• [What is being asked] Please find every line in the records that contains the string "types" and copy each of those lines. Matching is case-sensitive.

※

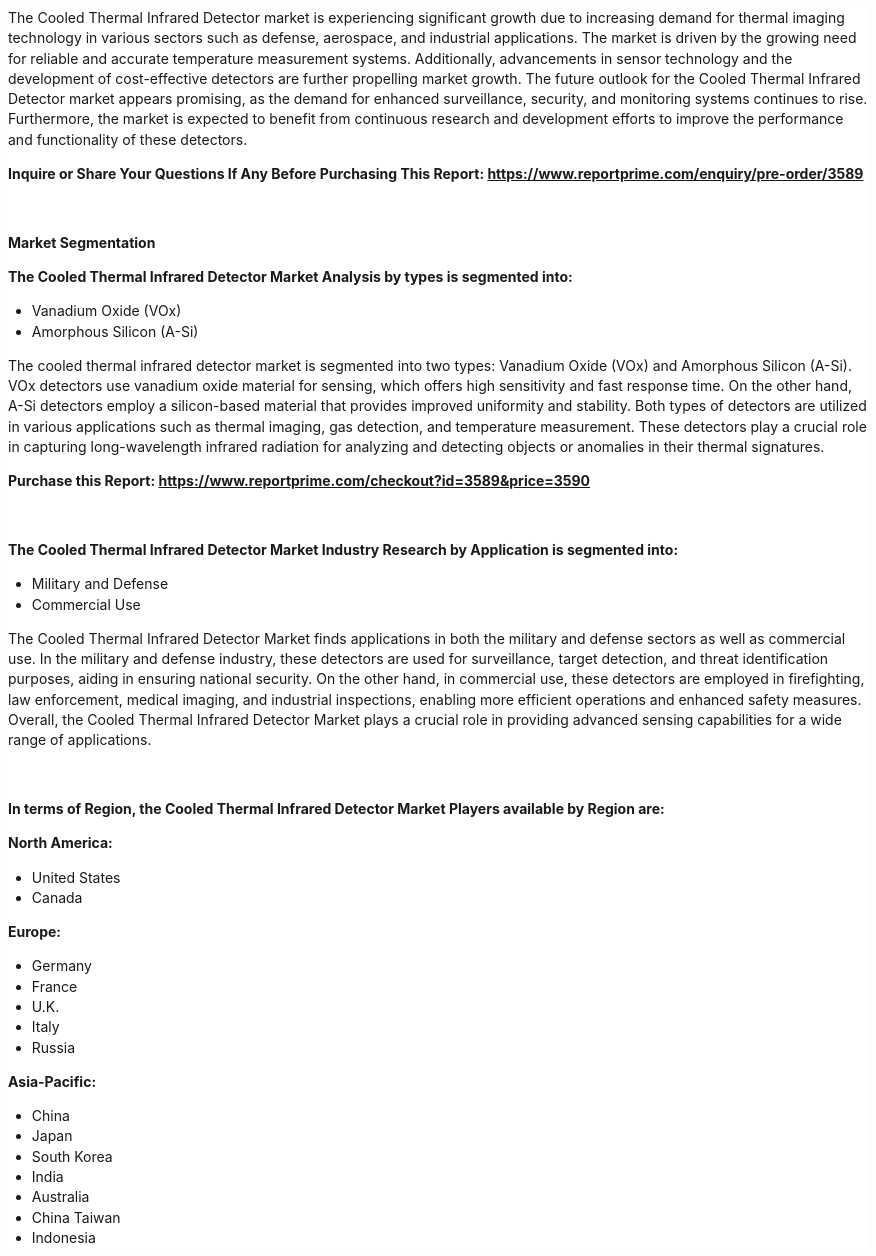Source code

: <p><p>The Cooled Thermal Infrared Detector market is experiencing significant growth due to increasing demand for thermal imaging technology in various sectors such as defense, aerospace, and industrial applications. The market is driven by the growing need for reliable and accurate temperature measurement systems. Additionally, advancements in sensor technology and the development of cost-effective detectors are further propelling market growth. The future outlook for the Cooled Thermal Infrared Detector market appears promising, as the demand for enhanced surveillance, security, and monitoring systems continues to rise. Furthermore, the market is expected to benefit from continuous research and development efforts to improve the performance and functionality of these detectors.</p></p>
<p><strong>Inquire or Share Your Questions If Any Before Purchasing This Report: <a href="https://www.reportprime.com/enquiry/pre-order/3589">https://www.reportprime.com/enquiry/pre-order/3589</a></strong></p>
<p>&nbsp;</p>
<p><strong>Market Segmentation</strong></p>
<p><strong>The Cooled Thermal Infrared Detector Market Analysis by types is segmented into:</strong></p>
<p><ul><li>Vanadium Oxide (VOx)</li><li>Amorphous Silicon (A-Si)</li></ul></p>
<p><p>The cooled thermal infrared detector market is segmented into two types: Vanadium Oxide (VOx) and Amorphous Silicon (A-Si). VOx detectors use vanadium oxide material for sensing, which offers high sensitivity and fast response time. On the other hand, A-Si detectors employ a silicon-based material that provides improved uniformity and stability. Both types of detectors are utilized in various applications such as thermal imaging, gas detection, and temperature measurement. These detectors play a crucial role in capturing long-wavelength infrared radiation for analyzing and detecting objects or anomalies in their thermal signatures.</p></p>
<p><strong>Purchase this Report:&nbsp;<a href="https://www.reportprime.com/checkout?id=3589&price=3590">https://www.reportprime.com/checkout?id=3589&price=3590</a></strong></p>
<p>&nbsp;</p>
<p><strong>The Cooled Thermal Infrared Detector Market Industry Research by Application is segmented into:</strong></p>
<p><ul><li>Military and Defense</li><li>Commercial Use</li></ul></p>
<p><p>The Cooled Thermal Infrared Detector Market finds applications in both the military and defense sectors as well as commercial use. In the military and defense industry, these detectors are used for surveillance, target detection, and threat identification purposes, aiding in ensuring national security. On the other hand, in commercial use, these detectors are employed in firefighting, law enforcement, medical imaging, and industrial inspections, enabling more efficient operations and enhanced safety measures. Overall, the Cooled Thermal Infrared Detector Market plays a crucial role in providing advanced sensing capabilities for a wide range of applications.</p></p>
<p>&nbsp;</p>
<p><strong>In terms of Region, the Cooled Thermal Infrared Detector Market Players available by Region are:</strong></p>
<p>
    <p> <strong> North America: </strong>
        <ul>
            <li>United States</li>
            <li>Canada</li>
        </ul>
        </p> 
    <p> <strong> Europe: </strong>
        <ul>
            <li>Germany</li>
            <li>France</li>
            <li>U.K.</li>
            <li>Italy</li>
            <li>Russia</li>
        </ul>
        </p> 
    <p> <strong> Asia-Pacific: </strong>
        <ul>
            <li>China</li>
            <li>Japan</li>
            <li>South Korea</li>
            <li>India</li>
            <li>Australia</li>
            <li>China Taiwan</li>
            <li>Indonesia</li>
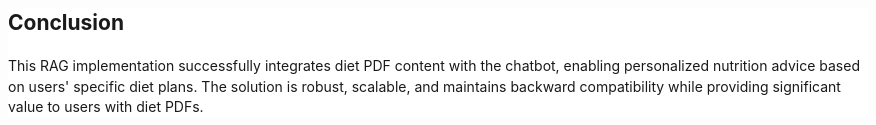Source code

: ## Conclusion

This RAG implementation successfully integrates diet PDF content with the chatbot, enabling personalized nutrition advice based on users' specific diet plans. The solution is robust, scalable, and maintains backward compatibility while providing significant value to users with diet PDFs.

※

• [Exercise answer]
<p><strong>The Cooled Thermal Infrared Detector Market Analysis by types is segmented into:</strong></p>
<p><p>The cooled thermal infrared detector market is segmented into two types: Vanadium Oxide (VOx) and Amorphous Silicon (A-Si). VOx detectors use vanadium oxide material for sensing, which offers high sensitivity and fast response time. On the other hand, A-Si detectors employ a silicon-based material that provides improved uniformity and stability. Both types of detectors are utilized in various applications such as thermal imaging, gas detection, and temperature measurement. These detectors play a crucial role in capturing long-wavelength infrared radiation for analyzing and detecting objects or anomalies in their thermal signatures.</p></p>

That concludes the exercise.